Boris Nektalov: Connecting with community
Walking into the Bukharian Jewish Community Center in Forest Hills, Boris Nektalov greets both staff and fellow community members in Russian with a handshake or hug. The 31-year-old criminal defense attorney is deeply involved in the community, organizing events, engaging in local politics and helping his father, the Bukharian Times’ editor-in-chief, Rafael Nektalov, chase down hot leads for articles.

Born in Uzbekistan, he immigrated with his parents, brother and grandmother at the age of 8. Like many American Bukharian Jews, he is trilingual, able to carry on conversations in English, Russian and Bukharian.
“Bukharian is a very separate language,” Nektalov explains. “It’s our equivalent of what Yiddish is for Ashkenazic Jews from Europe. Yiddish is a mix of German and Hebrew, while Bukharian is a Farsi dialect mixed with Hebrew and a little bit of Russian.”
Nektalov studied accounting and finance at Baruch College, part of the City University of New York, before earning his law degree from the State University of New York at Buffalo in 2012. He spends his days serving clients in Queens.
Nektalov clearly cherishes his Bukharian Jewish roots. His family helped build the Bukharian Jewish Community Center in Queens, while his great-great-grandfather organized the first Bukharian Jewish community in Jerusalem.

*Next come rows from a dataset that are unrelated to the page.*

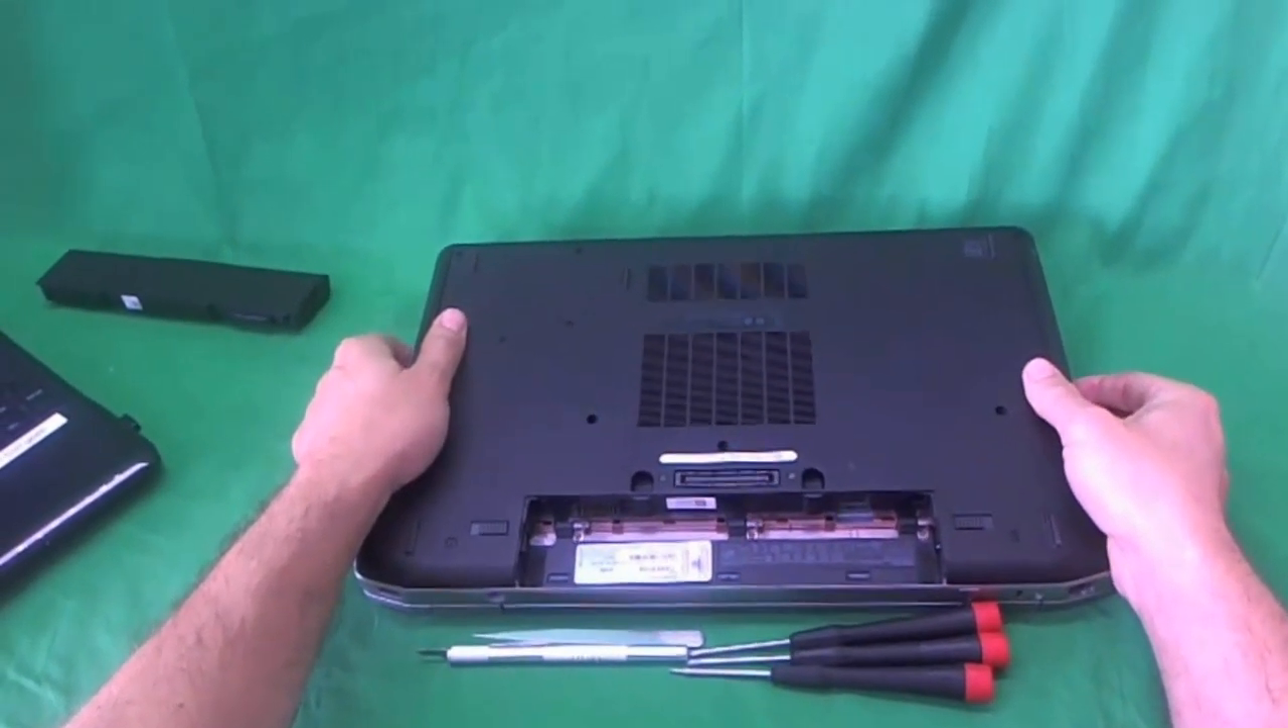Now that the battery is out, the laptop is safe to work with.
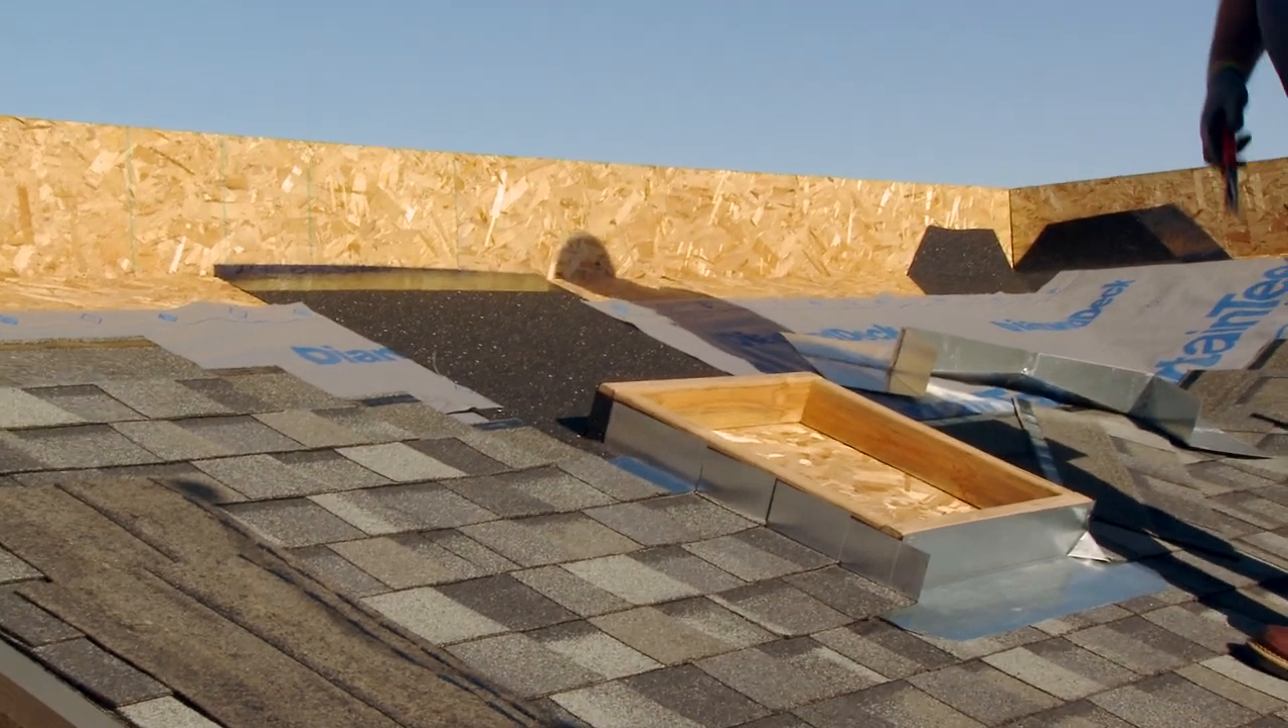We've gone up and around the skylight, got our step flashings in.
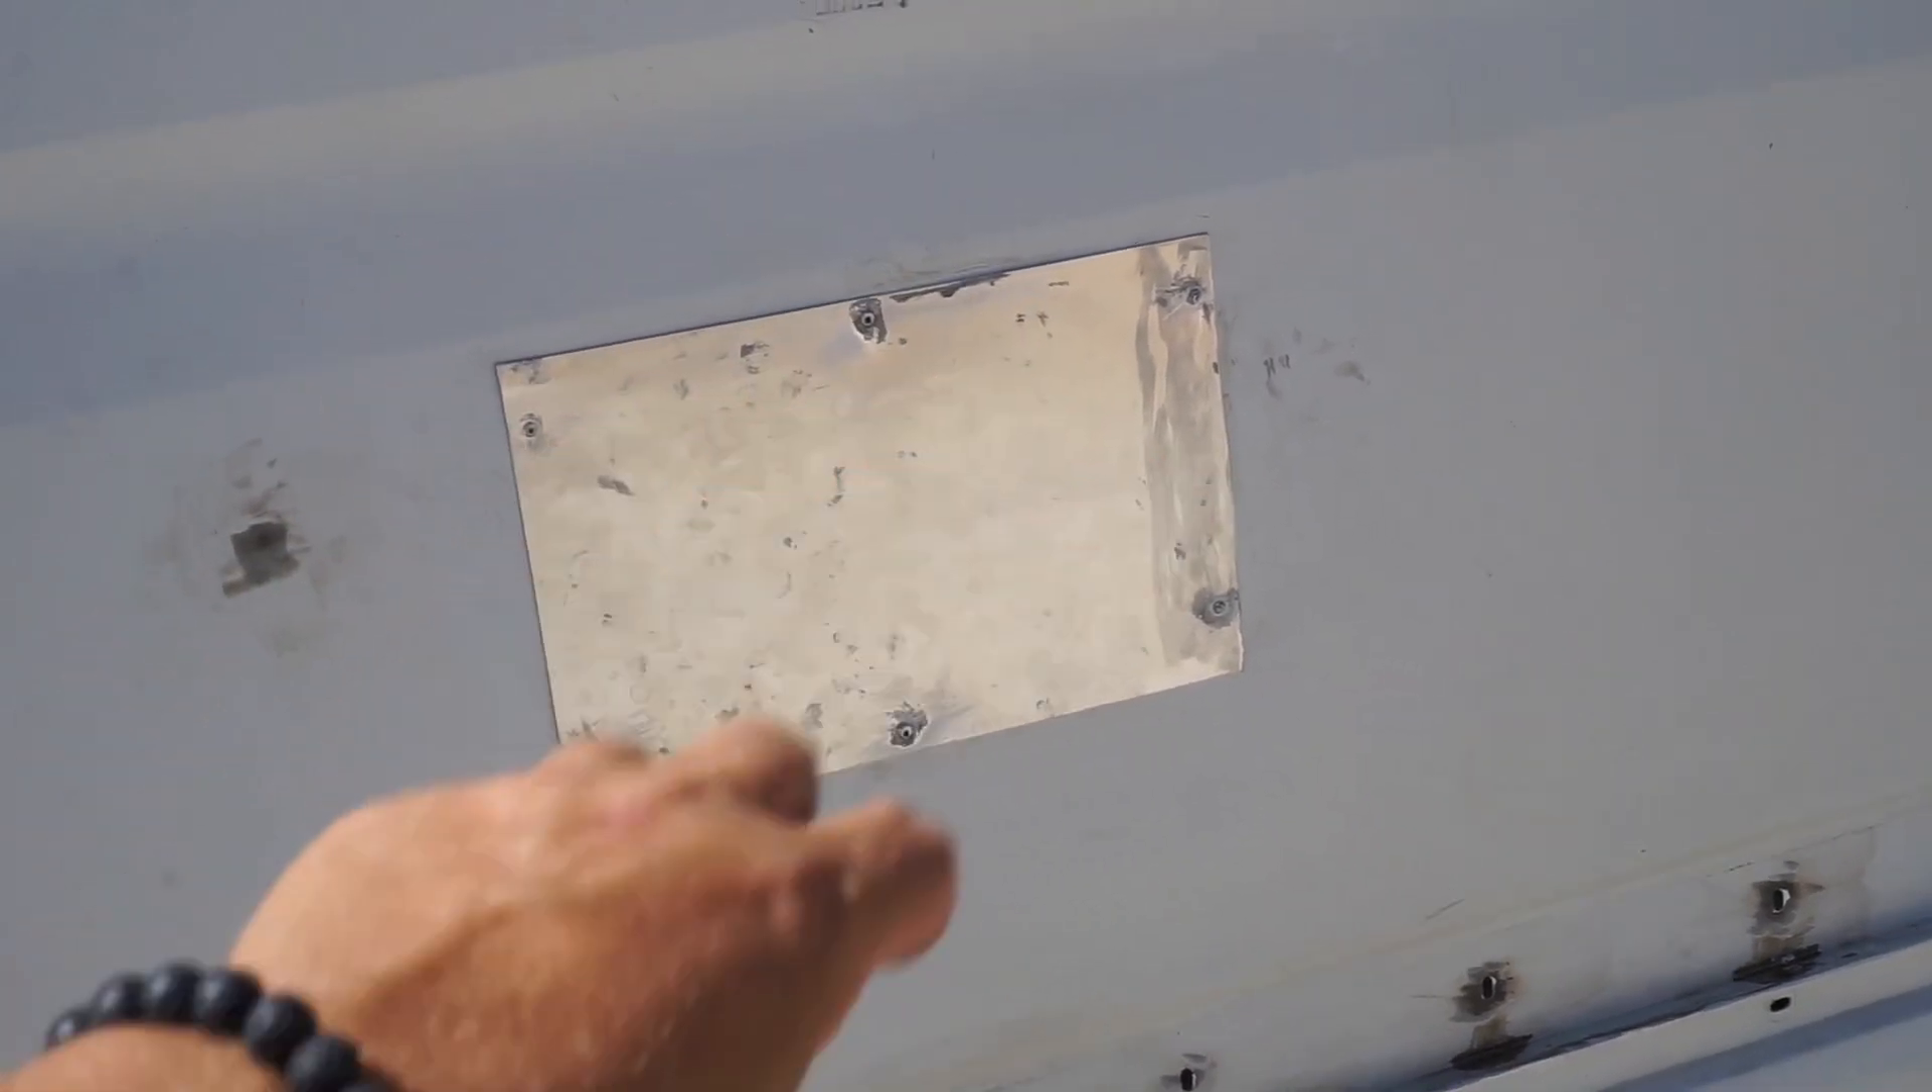Voilà, l'extérieur, on a mis la plaque avec six rivets.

“We are planning a ‘Nektalov Day’ soon,” he says. “It will be a great chance for all of the cousins in the community to … get to know each other.”
With so many connections and interests both within and outside the Bukharian Jewish community, Nektalov has a busy life.
“I spend so much time working within the community, I sometimes stop and ask myself what my hobbies are,” he says. “But a friend from law school told me something that I agree with: If it’s 8 p.m. and you’re not sure if you’re working or just having fun, you’re doing the right things.”